Х -- середина XIII веков. Протогосударственный конгломерат варяжских княжеств и вечевых городов, известный под именем Киевско-Новгородской Руси, воспринимает себя (и воспринимается в мире) как неотъемлемая часть Европы. Никому не приходит в голову как-то отделить от неё Русь, изобразить её некой особой, отдельной от Европы страной, как, допустим, Персия или Китай. Да, это была русская земля, но и европейская тоже.Такова была тогдашняя европейская идентичность Руси – на протяжении трех с лишним столетий. Такая же, скажем, как идентичность, допустим, тогдашней Франции. (Кстати, управляла Францией -- после смерти мужа-короля в XI веке русская княжна).
Середина XIII -- середина XV веков. Русь завоевана, насильственно сбита с европейской орбиты, становится западной окраиной степной евразийской империи. И катастрофически отстает от Европы. «Иго, -- признает даже “патриотически настроенный” современный историк (В.В. Ильин), -- сдерживая экономическое развитие... подрывая культуру, хозяйство, торпедируя рост городов, ремесел, торговли, породило капитальную для России проблему политического и социально-экономического отставания от Европы». Признает это также и другой «патриотически настроенный» историк (А.Г. Кузьмин»: «До нашествия Русь была одним из самых развитых в экономическом и культурном отношении государств Европы» Так или иначе, в результате варварского завоевания эту свою европейскую идентичность Русь утратила. И развитым государством больше не была.
Середина XV - середина XVI веков. На волне освободительного движения Русь ВОЗВРАЩАЕТСЯ к своей первоначальной европейской идентичности. Становится обыкновенной североевропейской страной (ее южная граница проходит в районе Воронежа, ее культурный и хозяйственный центры – на Севере). Если верить тщательно документированному тезису первой книги моей трилогии, настаёт новое Европейское столетие России. Я знаю, что вы не услышите ничего подобного ни от одного другого историка. Многие пытались это оспорить -- и в России и на Западе. Но никому еще не удалось как-нибудь иначе объяснить неоспоримые факты, на которые я ссылаюсь. Впрочем, судите опять-таки сами.

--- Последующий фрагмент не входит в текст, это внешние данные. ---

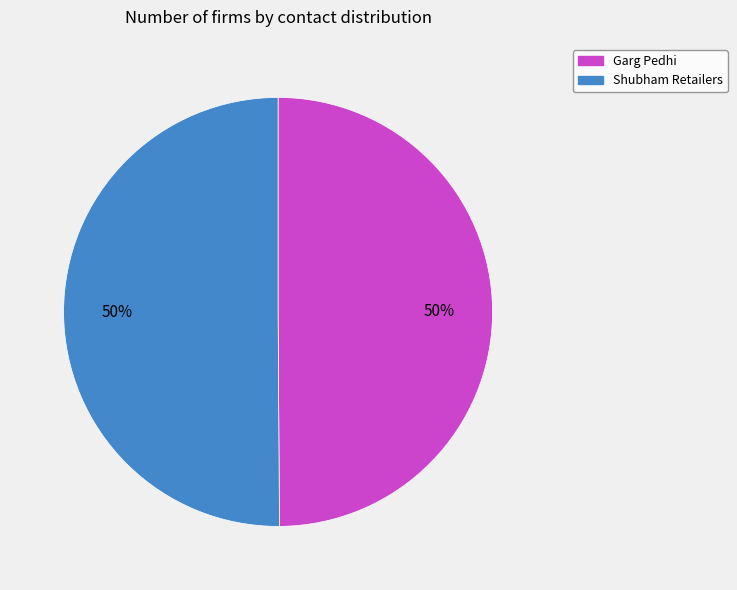

Approximately how many times larger is the value at Shubham Retailers compared to Garg Pedhi?

1.0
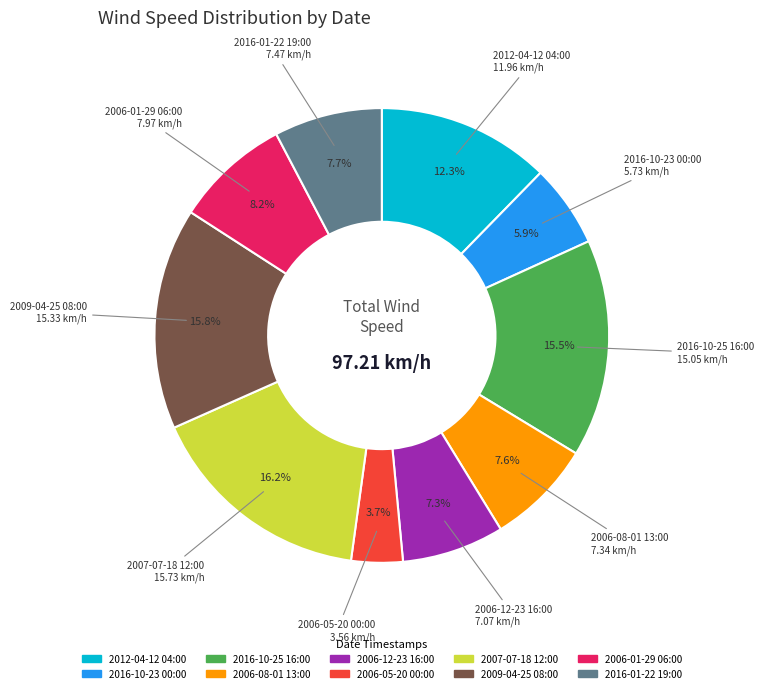

How many slices are in this pie chart?

10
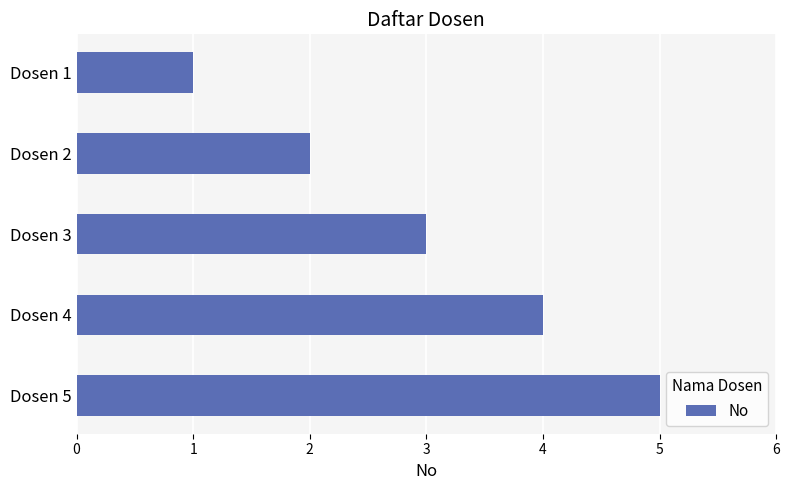

What is the difference between the maximum and second lowest values?

3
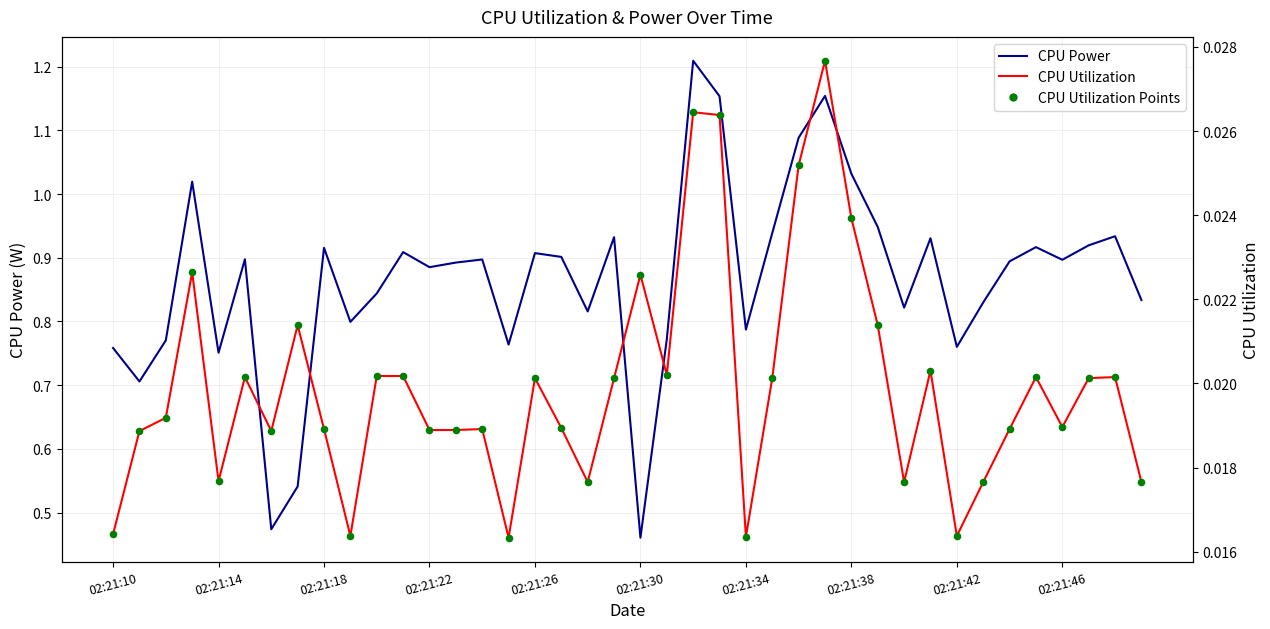

Which series has the largest total across all categories?

CPU Power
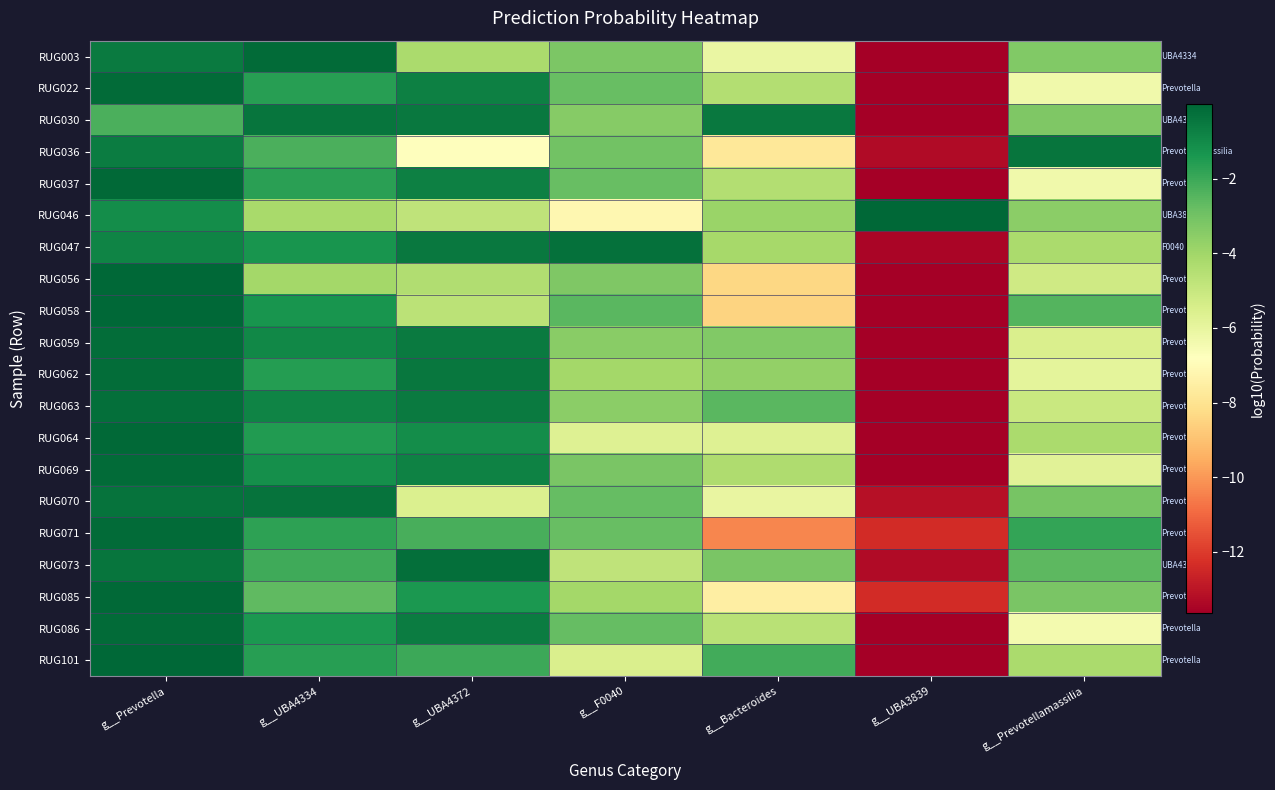

Reading left to right, transcribe all the data shown in this chart.

RUG003: g__Prevotella=-0.5	g__UBA4334=-0.2	g__UBA4372=-4.2	g__F0040=-3.2	g__Bacteroides=-6.1	g__UBA3839=-13.6	g__Prevotellamassilia=-3.3
RUG022: g__Prevotella=-0.1	g__UBA4334=-1.6	g__UBA4372=-0.7	g__F0040=-2.8	g__Bacteroides=-4.5	g__UBA3839=-13.6	g__Prevotellamassilia=-6.3
RUG030: g__Prevotella=-2.3	g__UBA4334=-0.4	g__UBA4372=-0.5	g__F0040=-3.4	g__Bacteroides=-0.5	g__UBA3839=-13.6	g__Prevotellamassilia=-3.3
RUG036: g__Prevotella=-0.6	g__UBA4334=-2.2	g__UBA4372=-6.8	g__F0040=-3.0	g__Bacteroides=-7.8	g__UBA3839=-13.3	g__Prevotellamassilia=-0.4
RUG037: g__Prevotella=-0.1	g__UBA4334=-1.7	g__UBA4372=-0.7	g__F0040=-2.8	g__Bacteroides=-4.4	g__UBA3839=-13.6	g__Prevotellamassilia=-6.3
RUG046: g__Prevotella=-1.1	g__UBA4334=-4.2	g__UBA4372=-4.7	g__F0040=-7.2	g__Bacteroides=-3.9	g__UBA3839=-0.0	g__Prevotellamassilia=-3.5
RUG047: g__Prevotella=-0.8	g__UBA4334=-1.3	g__UBA4372=-0.5	g__F0040=-0.3	g__Bacteroides=-4.1	g__UBA3839=-13.5	g__Prevotellamassilia=-4.2
RUG056: g__Prevotella=-0.0	g__UBA4334=-4.1	g__UBA4372=-4.4	g__F0040=-3.3	g__Bacteroides=-8.4	g__UBA3839=-13.6	g__Prevotellamassilia=-5.2
RUG058: g__Prevotella=-0.0	g__UBA4334=-1.3	g__UBA4372=-4.6	g__F0040=-2.5	g__Bacteroides=-8.5	g__UBA3839=-13.6	g__Prevotellamassilia=-2.4
RUG059: g__Prevotella=-0.2	g__UBA4334=-0.9	g__UBA4372=-0.6	g__F0040=-3.5	g__Bacteroides=-3.3	g__UBA3839=-13.6	g__Prevotellamassilia=-5.5
RUG062: g__Prevotella=-0.2	g__UBA4334=-1.6	g__UBA4372=-0.5	g__F0040=-4.1	g__Bacteroides=-3.7	g__UBA3839=-13.6	g__Prevotellamassilia=-5.9
RUG063: g__Prevotella=-0.2	g__UBA4334=-0.8	g__UBA4372=-0.6	g__F0040=-3.5	g__Bacteroides=-2.5	g__UBA3839=-13.6	g__Prevotellamassilia=-5.0
RUG064: g__Prevotella=-0.1	g__UBA4334=-1.5	g__UBA4372=-1.1	g__F0040=-5.7	g__Bacteroides=-5.7	g__UBA3839=-13.6	g__Prevotellamassilia=-4.2
RUG069: g__Prevotella=-0.1	g__UBA4334=-1.2	g__UBA4372=-0.8	g__F0040=-3.2	g__Bacteroides=-4.3	g__UBA3839=-13.6	g__Prevotellamassilia=-5.8
RUG070: g__Prevotella=-0.3	g__UBA4334=-0.3	g__UBA4372=-5.6	g__F0040=-2.8	g__Bacteroides=-6.0	g__UBA3839=-13.1	g__Prevotellamassilia=-3.1
RUG071: g__Prevotella=-0.1	g__UBA4334=-1.7	g__UBA4372=-2.2	g__F0040=-2.8	g__Bacteroides=-10.3	g__UBA3839=-12.4	g__Prevotellamassilia=-1.9
RUG073: g__Prevotella=-0.4	g__UBA4334=-2.1	g__UBA4372=-0.2	g__F0040=-4.8	g__Bacteroides=-3.2	g__UBA3839=-13.3	g__Prevotellamassilia=-2.6
RUG085: g__Prevotella=-0.1	g__UBA4334=-2.6	g__UBA4372=-1.4	g__F0040=-4.1	g__Bacteroides=-7.5	g__UBA3839=-12.4	g__Prevotellamassilia=-3.2
RUG086: g__Prevotella=-0.1	g__UBA4334=-1.4	g__UBA4372=-0.6	g__F0040=-2.7	g__Bacteroides=-4.6	g__UBA3839=-13.6	g__Prevotellamassilia=-6.4
RUG101: g__Prevotella=-0.0	g__UBA4334=-1.6	g__UBA4372=-2.0	g__F0040=-5.5	g__Bacteroides=-2.1	g__UBA3839=-13.6	g__Prevotellamassilia=-4.2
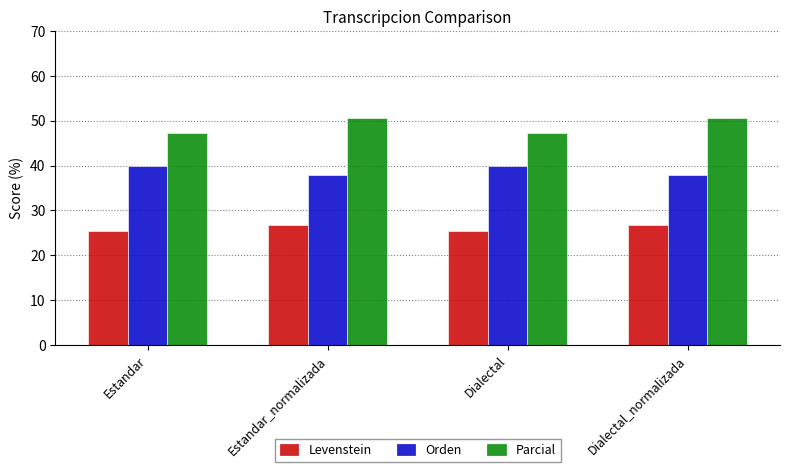

Are the bars grouped side by side (vs. stacked)?

Yes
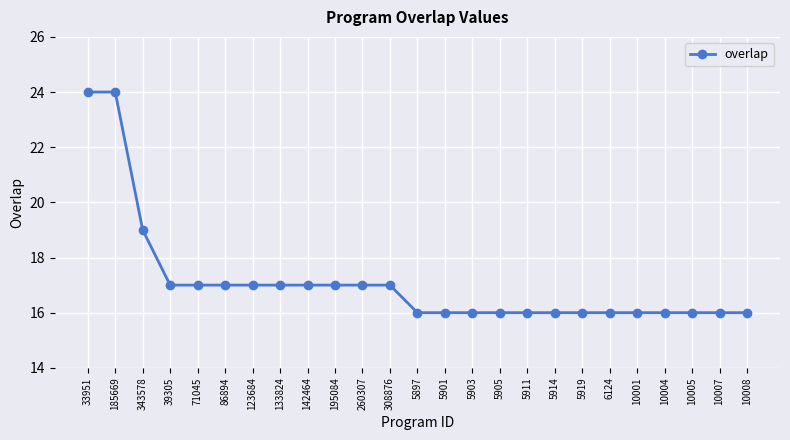

What is the difference between the second highest and second lowest values?

8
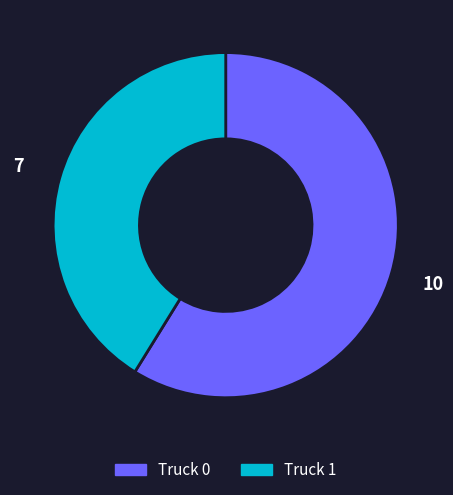

Do Truck 1 and Truck 0 together represent more than half of the pie?

Yes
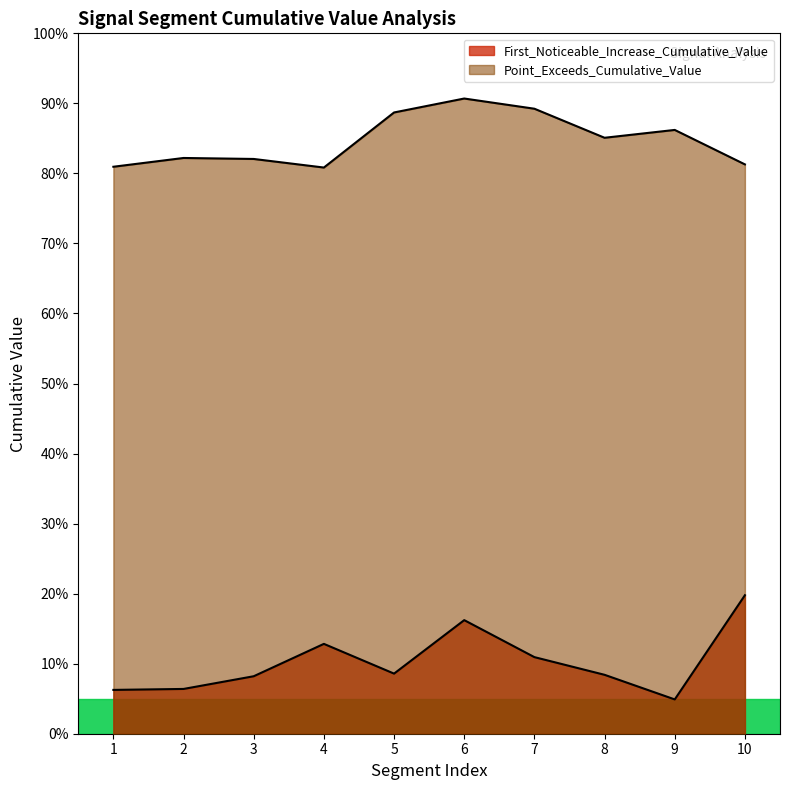

Does the chart display data point markers on the line(s)?

No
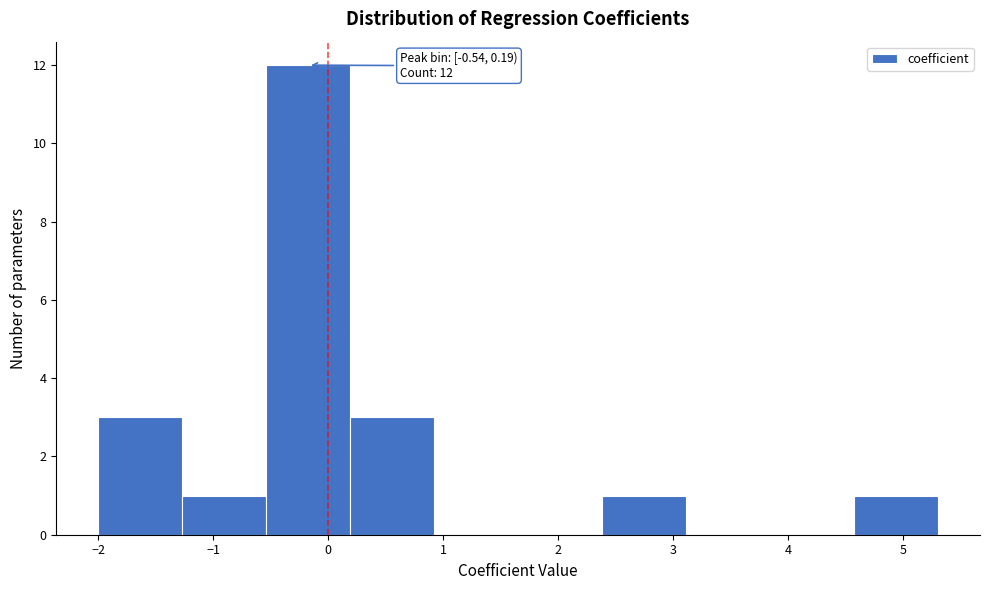

Over which range of the x-axis is the bar tallest?

-0.5 to 0.2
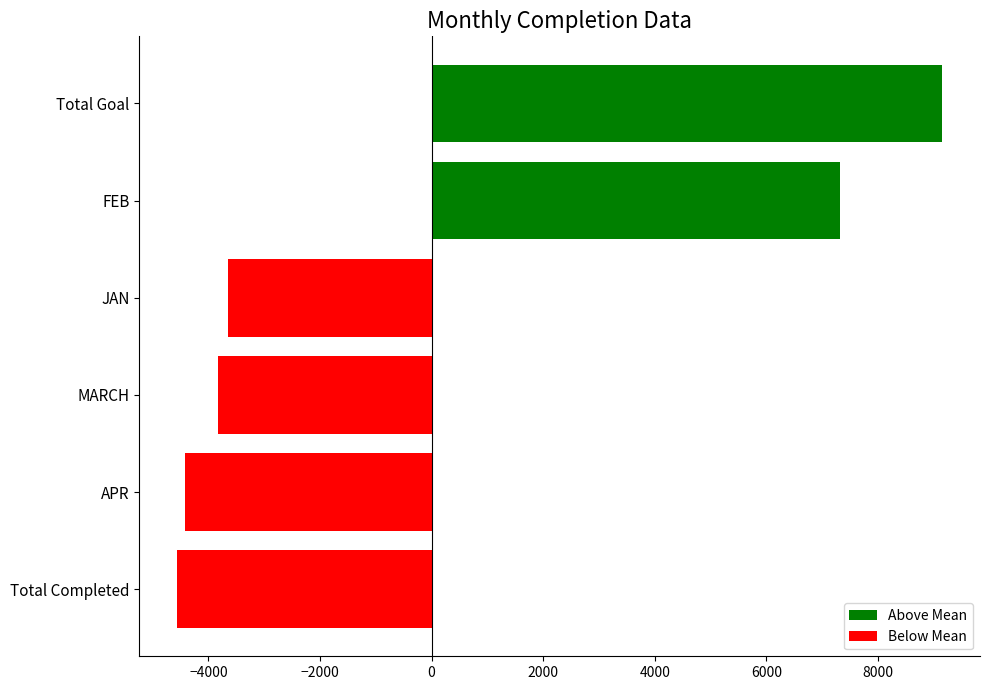

Read the value at MARCH.

-3824.5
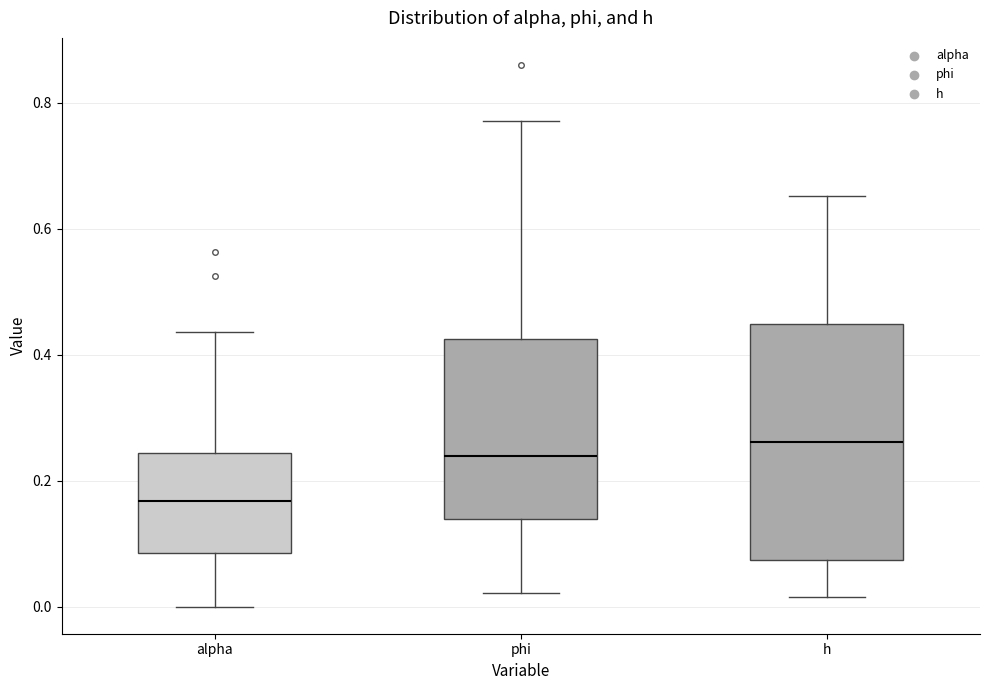

Reading left to right, read every box against the y-axis: the position of its median line, the range the box covers, and the ends of its whiskers. The values are not printed on the chart, so give them approximately, as read against the axis.

alpha: median 0.16, box 0.08 to 0.24, whiskers 0.00 to 0.44
phi: median 0.24, box 0.14 to 0.42, whiskers 0.02 to 0.78
h: median 0.26, box 0.08 to 0.44, whiskers 0.02 to 0.66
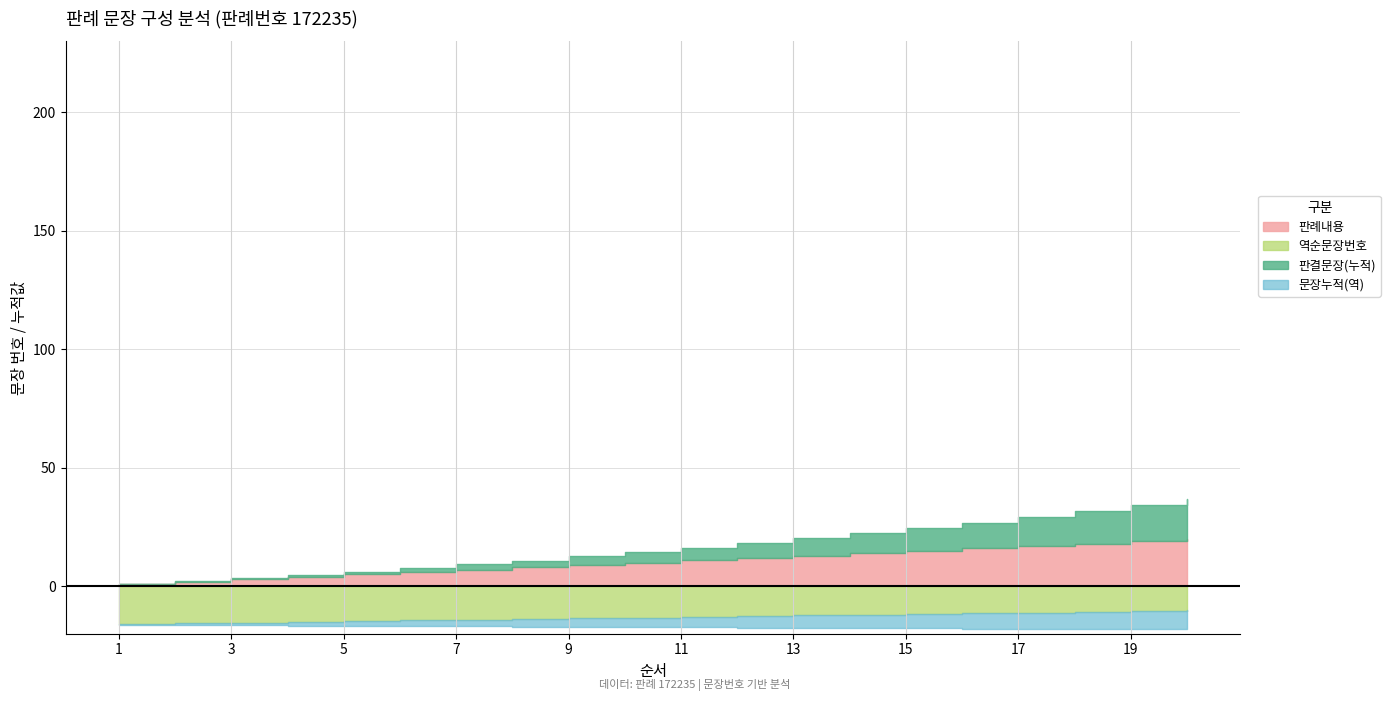

True or false: 역순문장번호 has more than 0 interior local peaks.

False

Крестьянство тогдашней Руси было свободно, защищено тем, что я называю «крестьянской конституцией Ивана III», известной в просторечии как Юрьев день. Великая реформа 1550-х не только освобождает крестьян от произвола «кормленщиков», заменив его выборным местным самоуправлением и судом присяжных, но и приводит, по словам одного из самых блестящих историков-шестидесятников А.И.Копанева, раскопавшего старинные провинциальные архивы, к «гигантской концентрации земель в руках богатых крестьян». Причем принадлежат им как аллодиум, т.е. как «частная собственность, утратившая все следы феодального держания», не только пашни, огороды, сенокосы, звериные уловы и скотные дворы, но и рыбные и пушные промыслы, ремесленные мастерские и солеварни, порою, как в случае Строгановых или Амосовых, с тысячами вольнонаемных рабочих. Короче, на Руси, как в Швеции, появляется слой крестьян-собственников, более могущественных и богатых, чем помещики.
Все это сопровождается, опять же как в Швеции, неожиданным после Орды и мощным расцветом идейного плюрализма. Четыре поколения нестяжателей борются против монастырского стяжания -- за церковную Реформацию. И государство, хотя и покровительствует нестяжателям (историк русской церкви А.В.Карташев назвал это «странным либерализмом Москвы») но в ход идейной борьбы не вмешивается. Лидер стяжателей-иосифлян преподобный Иосиф Волоцкий мог публично проклинать государя как «неправедного властителя, диавола и тирана», но ни один волос не упал с головы опального монаха.
Короче, обычная, как сформулировал Ключевский, для тогдашней Европы «абсолютная монархия с аристократическим правительственным персоналом». Ни намека на ордынское самовластье: «Не было политического законодательства, которое определяло бы границы верховной власти, но был правительственный класс с аристократической организацией, которую признавала сама власть». Как часть Великой реформы 1550-х созывается Земский собор, т.е. некое подобие народного представительства, и появляется новый Судебник, последняя 98-я статья которого юридически ограничивает власть царя, запрещая ему вводить новые законы без согласия Думы. Вот вам и начало «политического законодательства, определяющего границы верховной власти».